The mean square error was calculated for each situation: MSE = 0.002565 for NN modelling, where NN is determined with hSADE-NN, and MSE = 0.007680 for the Yoon-Nelson model (three times higher). The results are comparable in average values, but the use of a descriptive model is more laborious and has to be adapted to each set of experimental data. Once developed and trained, the NN model is able to make predictions in a facile manner and in a reasonable time interval. In addition, the NN model can be easily integrated in on-line optimization procedures, being capable to work with different optimization algorithms.

The benefits of NN modelling are more evident in Fig. 11 where the comparison is made point by point. The fact that the predictions of MLP(5:18:1) are closer to experimental data than the results provided by the Yoon-Nelson model is visible. A similar conclusion derives from Fig. 10—the phenomenological model results are more scattered from the trend line (Fig. 10b). Consequently, the neural model can be considered an efficient modelling alternative, useful for experimental practice.

Fig. 11
figure 11

Comparison between the experimental data set, Yoon-Nelson model, and neural network predictions

Conclusions

In this research, three different adsorbents were studied for adsorption of n-hexane vapors from the gaseous stream, in the dynamic regime—the granular activated carbon AC 20 and two hypercross-linked polymeric resins, MN 202 and MN250. The experimental study was carried out by varying some important parameters that influence the efficiency of the adsorption process like concentration of VOCs in the gaseous stream, temperature, and length of the adsorbent bed in the adsorption column. Generally, the three adsorbents recorded high efficiency for n-hexane vapors retention from gaseous stream, the performance of adsorption decreasing according to the hierarchy: MN 250 > AC 20 > MN 202.
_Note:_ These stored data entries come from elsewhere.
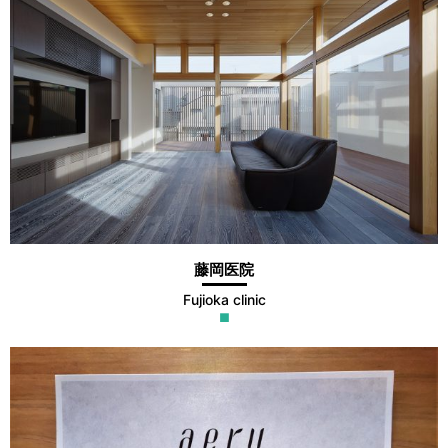
藤岡医院
Fujioka clinic
■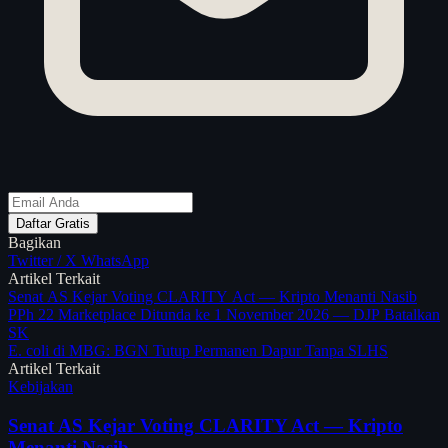
Daftar Gratis
Bagikan
Twitter / X
WhatsApp
Artikel Terkait
Senat AS Kejar Voting CLARITY Act — Kripto Menanti Nasib
PPh 22 Marketplace Ditunda ke 1 November 2026 — DJP Batalkan
SK
E. coli di MBG: BGN Tutup Permanen Dapur Tanpa SLHS
Artikel Terkait
Kebijakan
Senat AS Kejar Voting CLARITY Act — Kripto
Menanti Nasib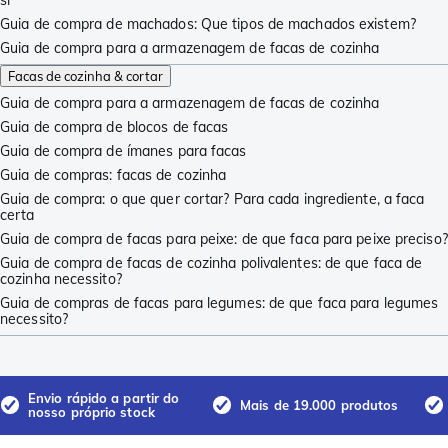
Guia de compra de machados: Que tipos de machados existem?
Guia de compra para a armazenagem de facas de cozinha
Facas de cozinha & cortar
Guia de compra para a armazenagem de facas de cozinha
Guia de compra de blocos de facas
Guia de compra de ímanes para facas
Guia de compras: facas de cozinha
Guia de compra: o que quer cortar? Para cada ingrediente, a faca
certa
Guia de compra de facas para peixe: de que faca para peixe preciso?
Guia de compra de facas de cozinha polivalentes: de que faca de
cozinha necessito?
Guia de compras de facas para legumes: de que faca para legumes
necessito?
Envio rápido a partir do
Mais de 19.000 produtos
nosso próprio stock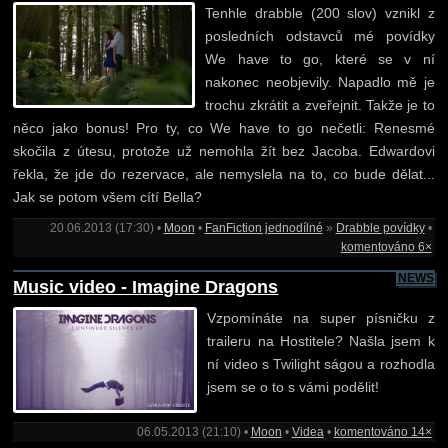
Tenhle drabble (200 slov) vznikl z
posledních odstavců mé povídky
We have to go, které se v ní
nakonec neobjevily. Napadlo mě je
trochu zkrátit a zveřejnit. Takže je to
něco jako bonus! Pro ty, co We have to go nečetli: Renesmé
skočila z útesu, protože už nemohla žít bez Jacoba. Edwardovi
řekla, že jde do rezervace, ale nemyslela na to, co bude dělat...
Jak se potom všem cítí Bella?
20.06.2013 (17:30) •
Moon
•
FanFiction jednodílné
»
Drabble povídky
•
komentováno 6×
NEWS
Music video - Imagine Dragons
Vzpomínáte na super písničku z
traileru na Hostitele? Našla jsem k
ní video s Twilight ságou a rozhodla
jsem se o to s vámi podělit!
06.05.2013 (21:10) •
Moon
•
Videa
•
komentováno 14×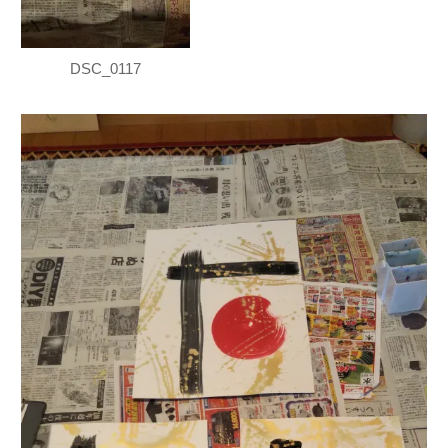
DSC_0117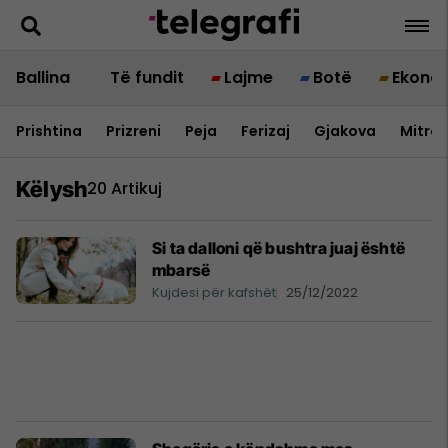
Ballina
Të fundit
Lajme
Botë
Ekono
Prishtina
Prizreni
Peja
Ferizaj
Gjakova
Mitrov
Këlysh
20 Artikuj
Si ta dalloni që bushtra juaj është
mbarsë
Kujdesi për kafshët
25/12/2022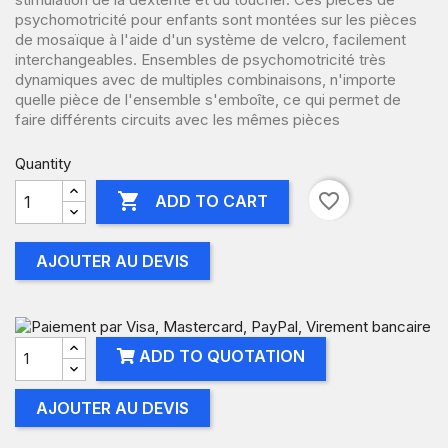
psychomotricité pour enfants sont montées sur les pièces
de mosaïque à l'aide d'un système de velcro, facilement
interchangeables. Ensembles de psychomotricité très
dynamiques avec de multiples combinaisons, n'importe
quelle pièce de l'ensemble s'emboîte, ce qui permet de
faire différents circuits avec les mêmes pièces
Quantity

favorite_border
ADD TO CART
AJOUTER AU DEVIS
ADD TO QUOTATION
AJOUTER AU DEVIS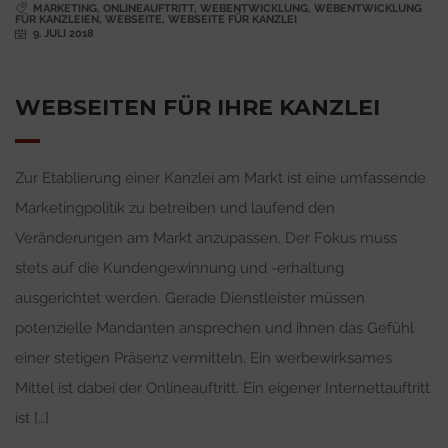
MARKETING
,
ONLINEAUFTRITT
,
WEBENTWICKLUNG
,
WEBENTWICKLUNG
FÜR KANZLEIEN
,
WEBSEITE
,
WEBSEITE FÜR KANZLEI
9. JULI 2018
WEBSEITEN FÜR IHRE KANZLEI
Zur Etablierung einer Kanzlei am Markt ist eine umfassende
Marketingpolitik zu betreiben und laufend den
Veränderungen am Markt anzupassen. Der Fokus muss
stets auf die Kundengewinnung und -erhaltung
ausgerichtet werden. Gerade Dienstleister müssen
potenzielle Mandanten ansprechen und ihnen das Gefühl
einer stetigen Präsenz vermitteln. Ein werbewirksames
Mittel ist dabei der Onlineauftritt. Ein eigener Internettauftritt
ist […]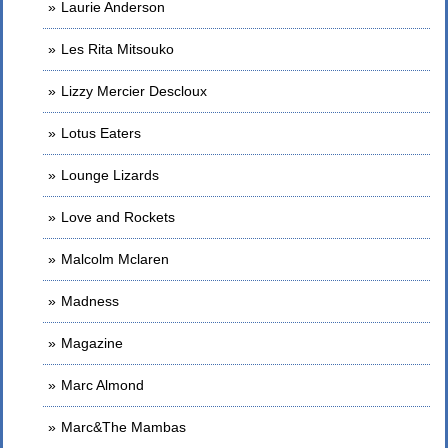
Laurie Anderson
Les Rita Mitsouko
Lizzy Mercier Descloux
Lotus Eaters
Lounge Lizards
Love and Rockets
Malcolm Mclaren
Madness
Magazine
Marc Almond
Marc&The Mambas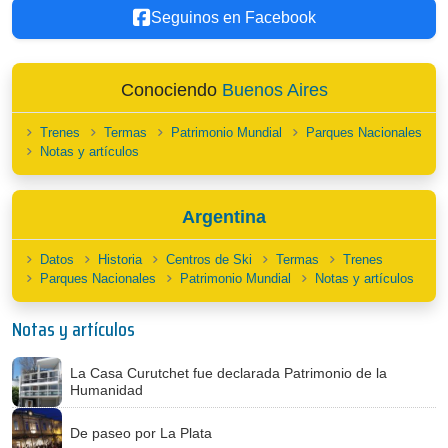
Seguinos en Facebook
Conociendo
Buenos Aires
Trenes
Termas
Patrimonio Mundial
Parques Nacionales
Notas y artículos
Argentina
Datos
Historia
Centros de Ski
Termas
Trenes
Parques Nacionales
Patrimonio Mundial
Notas y artículos
Notas y artículos
La Casa Curutchet fue declarada Patrimonio de la
Humanidad
De paseo por La Plata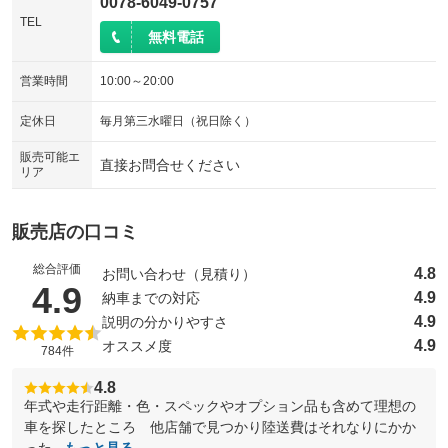
0078-6049-0757
TEL
無料電話
営業時間
10:00～20:00
定休日
毎月第三水曜日（祝日除く）
販売可能エ
直接お問合せください
リア
販売店の口コミ
総合評価
4.8
お問い合わせ（見積り）
（5点満点中）
4.9
4.9
納車までの対応
4.9
説明の分かりやすさ
4.9
オススメ度
784件
4.8
年式や走行距離・色・スペックやオプション品も含めて理想の
車を探したところ 他店舗で見つかり陸送費はそれなりにかか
The depollution process of gaseous streams is a complex problem which poses a series of problems related to the determination of a good model. In the current work, this problem is solved using a neuro-evolutionary approach that combines a differential evolution algorithm with a local search procedure employing two distinct local algorithms: Random Search and Backpropagation. These algorithms are randomly used to improve the best solution generated at each generation by DE. The DE algorithm included an opposition-based learning initialization, a simple self-adaptive method for controlling the parameter tuning, and a modified mutation principle based on the fitness function as a criterion for reorganization. This variant of DE combined with local search algorithms leads to the new hSADE-NN which, as the results indicated, is able to find good neural network models for the considered process, in an optimum variant.

The best neural model was also compared with a classical model, the results indicating that the neural network predictions are closer to the experimental data. Thus, the proposed algorithm is a viable alternative to the classical approaches used in modelling of the depollution process of gaseous streams.

hSADE-NN can be also considered an efficient and flexible algorithm, having the capability to be applied successfully to other different processes and systems, as it was designed in a general form.